Department of Biotechnology, Selcuk University, Faculty of Science, Selcuklu, 42130, Konya, Turkey.
Department of Molecular Biology and Genetics, Faculty of Science, Necmettin Erbakan University, Meram, 42090, Konya, Turkey.
Environ Pollut. 2024 Dec 1;362:124978. doi: 10.1016/j.envpol.2024.124978. Epub 2024 Sep 19.
Heavy metals increase in nature due to anthropogenic activities and negatively impact the growth, progress, and efficiency of plants. Among the toxic metal pollutants that can cause dangerous effects when accumulated by plants, mercury (Hg) and cadmium (Cd) were investigated in this study. These metals typically inhibit important enzymes and halt their functioning, thereby adversely affecting the capability of plants to achieve photosynthesis, respiration, and produce quality crops. Acetylcholine (ACh) serves as a potent neurotransmitter present in both primitive and advanced plant species. Its significant involvement in diverse metabolic processes, particularly in regulating growth and adaptation to stress, needs to be further elucidated. For this aim, effects of acetylcholine (ACh1, 10 μM; ACh2, 100 μM) were survey in Triticum aestivum under Hg and/or Cd stress (Hg, 50 μM; Cd, 100 μM). Wheat seedlings exhibited a growth retardation of about 24% under Hg or Cd stress. Combined stress conditions (Cd + Hg) resulted in a decrease in RWC by approximately 16%. Two different doses of ACh treatment to stressed plants positively affected growth parameters and regulated the water relations. Gas exchange was limited in stress groups, and the photochemical quantum competency of PSII (F/F) was suppressed. Cd + ACh1 and Cd + ACh2 treatments resulted in approximately 2-fold and 1.5-fold improvement in stomatal conductance and carbon assimilation rate, respectively. Similarly, improvement was observed with ACh treatments in wheat seedlings under Hg stress. Under Cd and/or Hg stress, high levels of HO accumulated and lipid peroxidation occurred. According to our results, ACh treatment upon Cd and Hg stresses improved the activities of SOD, POX, and APX, thereby reducing oxidative damage. In conclusion, ACh treatment was found to ensure stress tolerance and limit the adverse effects caused by heavy metals.

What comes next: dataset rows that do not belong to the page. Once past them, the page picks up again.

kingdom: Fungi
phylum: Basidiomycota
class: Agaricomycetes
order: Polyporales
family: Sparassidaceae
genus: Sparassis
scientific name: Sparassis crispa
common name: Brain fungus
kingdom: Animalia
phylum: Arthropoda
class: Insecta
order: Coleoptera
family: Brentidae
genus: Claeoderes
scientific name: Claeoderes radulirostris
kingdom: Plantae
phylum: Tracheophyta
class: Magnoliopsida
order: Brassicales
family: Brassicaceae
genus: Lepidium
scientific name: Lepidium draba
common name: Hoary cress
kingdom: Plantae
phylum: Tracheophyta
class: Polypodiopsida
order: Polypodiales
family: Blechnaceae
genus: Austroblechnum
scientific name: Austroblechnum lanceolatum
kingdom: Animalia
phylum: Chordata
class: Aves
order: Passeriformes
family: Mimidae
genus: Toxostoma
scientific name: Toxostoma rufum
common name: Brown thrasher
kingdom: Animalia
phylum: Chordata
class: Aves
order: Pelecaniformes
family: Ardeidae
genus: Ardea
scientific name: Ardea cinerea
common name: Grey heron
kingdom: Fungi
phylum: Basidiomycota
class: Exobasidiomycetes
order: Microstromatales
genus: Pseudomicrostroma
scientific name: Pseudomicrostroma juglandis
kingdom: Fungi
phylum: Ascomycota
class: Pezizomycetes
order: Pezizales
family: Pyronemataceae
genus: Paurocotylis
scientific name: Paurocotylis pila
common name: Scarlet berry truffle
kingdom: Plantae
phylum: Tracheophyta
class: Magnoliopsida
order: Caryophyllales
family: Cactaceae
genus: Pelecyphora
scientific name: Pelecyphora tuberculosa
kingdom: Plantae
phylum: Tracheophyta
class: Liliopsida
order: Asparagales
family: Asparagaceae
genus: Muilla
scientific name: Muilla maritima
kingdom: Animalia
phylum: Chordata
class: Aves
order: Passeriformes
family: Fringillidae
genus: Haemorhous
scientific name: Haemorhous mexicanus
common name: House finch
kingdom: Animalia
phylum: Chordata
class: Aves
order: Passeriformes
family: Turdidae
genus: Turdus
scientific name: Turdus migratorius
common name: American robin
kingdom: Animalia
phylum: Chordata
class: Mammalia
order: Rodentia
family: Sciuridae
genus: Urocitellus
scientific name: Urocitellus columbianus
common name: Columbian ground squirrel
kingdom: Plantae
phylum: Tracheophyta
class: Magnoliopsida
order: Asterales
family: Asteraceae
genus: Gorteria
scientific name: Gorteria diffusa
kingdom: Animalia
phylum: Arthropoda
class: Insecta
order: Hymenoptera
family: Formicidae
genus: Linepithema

重金属由于人为活动而在自然界中增加,并对植物的生长、发育和效率产生负面影响。在可能因植物积累而产生危险影响的有毒金属污染物中,本研究调查了汞 (Hg) 和镉 (Cd)。这些金属通常会抑制重要的酶并阻止其功能,从而对植物实现光合作用、呼吸作用和生产优质作物的能力产生不利影响。乙酰胆碱 (ACh) 是存在于原始和高级植物物种中的一种强效神经递质。它在各种代谢过程中,特别是在调节生长和适应压力方面的重要作用,需要进一步阐明。为此,在 Hg 和/或 Cd 胁迫下(Hg,50 μM;Cd,100 μM)调查了乙酰胆碱 (ACh1,10 μM;ACh2,100 μM) 对小麦的影响。在 Hg 或 Cd 胁迫下,小麦幼苗的生长受到约 24%的抑制。在复合胁迫条件(Cd+Hg)下,RWC 下降约 16%。向胁迫植物施予两种不同剂量的 ACh 处理可积极影响生长参数并调节水分关系。胁迫组的气体交换受到限制,PSII 的光化学量子效率(F/F)受到抑制。Cd+ACh1 和 Cd+ACh2 处理分别使气孔导度和碳同化率提高约 2 倍和 1.5 倍。同样,在 Hg 胁迫下,ACh 处理对小麦幼苗也有改善作用。在 Cd 和/或 Hg 胁迫下,HO 积累水平升高,脂质过氧化发生。根据我们的结果,在 Cd 和 Hg 胁迫下,ACh 处理提高了 SOD、POX 和 APX 的活性,从而减少了氧化损伤。总之,ACh 处理被发现可确保植物耐受胁迫并限制重金属造成的不良影响。